Pero ya había llegado el momento de volver.
Su querida Munda la acompañó a la estación donde tomaría un tren con destino a Alicante y, allí, el barco que la devolvería a su casa.
Antes de subir al vagón, se metió las manos en la faltriquera, sacó las llaves de su cigarral y se las ofreció a su amiga.
—Utilízalo hasta que te haga falta. Después, lo vendes y entregas el dinero a los Hijos de la Viuda. En el tocador de mi cuarto encontrarás un poder a tu nombre.
Munda cogió las llaves con lágrimas en los ojos.
—¿Volveremos a vernos?
—La vida es muy larga, querida Munda. Estoy segura de que sí.
Y se fundieron en un abrazo en el que se condesaban todos los sentimientos que las habían unido: el amor, el recelo, la ira, el perdón y el reencuentro, cuando el padre de Munda acababa de expirar y la señorita Inés los esperaba en su pequeño barco, fondeado en la bocana del puerto de Alicante.
Con ella compartió el duelo por su padre, soportó los dos años que vivió en Toledo y, poco después de llegar a Madrid, experimentó la emoción más profunda de su vida, cuando la amadrinó en su ceremonia de iniciación a la masonería.
Jamás podría olvidar las sensaciones que la acompañaron durante el ritual: la salida hacia el templo, la impresión de ir a ciegas por el camino correcto, el sentimiento y la razón mezclados en un paso que sería trascendental para su vida.
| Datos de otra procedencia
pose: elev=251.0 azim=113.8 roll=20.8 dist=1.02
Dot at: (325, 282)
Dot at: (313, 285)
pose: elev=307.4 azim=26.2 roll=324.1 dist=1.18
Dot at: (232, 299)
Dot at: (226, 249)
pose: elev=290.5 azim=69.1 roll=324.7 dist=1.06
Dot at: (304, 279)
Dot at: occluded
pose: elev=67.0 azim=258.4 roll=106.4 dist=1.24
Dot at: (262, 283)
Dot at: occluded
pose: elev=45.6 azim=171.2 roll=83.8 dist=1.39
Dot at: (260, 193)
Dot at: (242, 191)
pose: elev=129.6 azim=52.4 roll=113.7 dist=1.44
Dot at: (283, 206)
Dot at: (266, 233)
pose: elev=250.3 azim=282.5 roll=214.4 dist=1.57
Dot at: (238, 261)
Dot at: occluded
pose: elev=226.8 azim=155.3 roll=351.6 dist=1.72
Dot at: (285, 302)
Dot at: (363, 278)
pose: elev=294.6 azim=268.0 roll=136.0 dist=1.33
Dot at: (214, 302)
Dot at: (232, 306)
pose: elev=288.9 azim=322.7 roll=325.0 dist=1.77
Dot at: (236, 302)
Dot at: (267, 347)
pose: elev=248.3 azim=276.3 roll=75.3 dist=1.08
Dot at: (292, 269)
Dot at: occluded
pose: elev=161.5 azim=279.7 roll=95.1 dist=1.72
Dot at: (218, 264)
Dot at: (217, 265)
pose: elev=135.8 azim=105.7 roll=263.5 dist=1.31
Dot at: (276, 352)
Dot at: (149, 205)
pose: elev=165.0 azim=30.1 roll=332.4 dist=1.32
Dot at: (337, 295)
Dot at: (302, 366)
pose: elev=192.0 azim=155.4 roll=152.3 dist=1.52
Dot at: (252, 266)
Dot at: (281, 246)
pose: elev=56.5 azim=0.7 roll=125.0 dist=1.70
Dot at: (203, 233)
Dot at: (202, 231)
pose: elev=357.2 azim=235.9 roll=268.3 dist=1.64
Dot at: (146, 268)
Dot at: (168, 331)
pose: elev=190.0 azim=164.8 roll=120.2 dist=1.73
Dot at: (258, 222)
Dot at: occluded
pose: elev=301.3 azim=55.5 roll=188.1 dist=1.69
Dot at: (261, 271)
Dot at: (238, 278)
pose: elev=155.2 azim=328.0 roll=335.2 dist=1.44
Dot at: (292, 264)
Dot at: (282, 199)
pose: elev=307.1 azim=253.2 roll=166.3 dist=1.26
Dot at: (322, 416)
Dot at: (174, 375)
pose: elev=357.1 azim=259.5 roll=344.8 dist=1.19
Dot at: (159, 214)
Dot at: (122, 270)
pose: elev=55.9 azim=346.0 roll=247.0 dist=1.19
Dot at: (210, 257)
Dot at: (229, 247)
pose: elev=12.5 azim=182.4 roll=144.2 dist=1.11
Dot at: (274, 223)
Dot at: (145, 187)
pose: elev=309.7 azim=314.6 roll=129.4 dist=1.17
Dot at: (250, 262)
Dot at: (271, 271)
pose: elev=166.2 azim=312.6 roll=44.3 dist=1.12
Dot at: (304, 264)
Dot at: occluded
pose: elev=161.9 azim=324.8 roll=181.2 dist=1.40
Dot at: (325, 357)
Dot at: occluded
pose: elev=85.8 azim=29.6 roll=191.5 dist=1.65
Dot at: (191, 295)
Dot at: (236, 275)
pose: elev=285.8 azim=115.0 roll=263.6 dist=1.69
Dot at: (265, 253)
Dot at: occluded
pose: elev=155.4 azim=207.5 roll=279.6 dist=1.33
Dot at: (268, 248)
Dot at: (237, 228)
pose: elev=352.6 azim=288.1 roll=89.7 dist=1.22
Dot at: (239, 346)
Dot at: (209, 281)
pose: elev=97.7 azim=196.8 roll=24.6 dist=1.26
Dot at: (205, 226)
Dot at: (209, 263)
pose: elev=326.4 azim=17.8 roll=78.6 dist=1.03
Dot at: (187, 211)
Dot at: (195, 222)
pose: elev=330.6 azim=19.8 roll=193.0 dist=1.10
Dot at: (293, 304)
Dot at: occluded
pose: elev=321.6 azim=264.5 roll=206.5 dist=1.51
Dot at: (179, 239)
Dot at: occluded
La cámara de reflexión. El deseo de conocerse a sí misma. La búsqueda de la lógica. La armonía, la música, la belleza y el tiempo. El acercamiento a los secretos de la hermandad, secretos de familia para avanzar hacia los grandes misterios. La jura sobre el libro sagrado. La influencia de los símbolos sobre la transformación del masón y de la propia sociedad. Las preguntas de sus futuros hermanos. ¿Estás segura? Sí, estoy segura. ¿Eres consciente del paso que vas a dar? Sí, soy consciente. ¿Aceptas? Acepto. Y la copa de hiel que le dio a beber el Venerable Maestro mientras sujetaba en la mano izquierda una espada flamígera.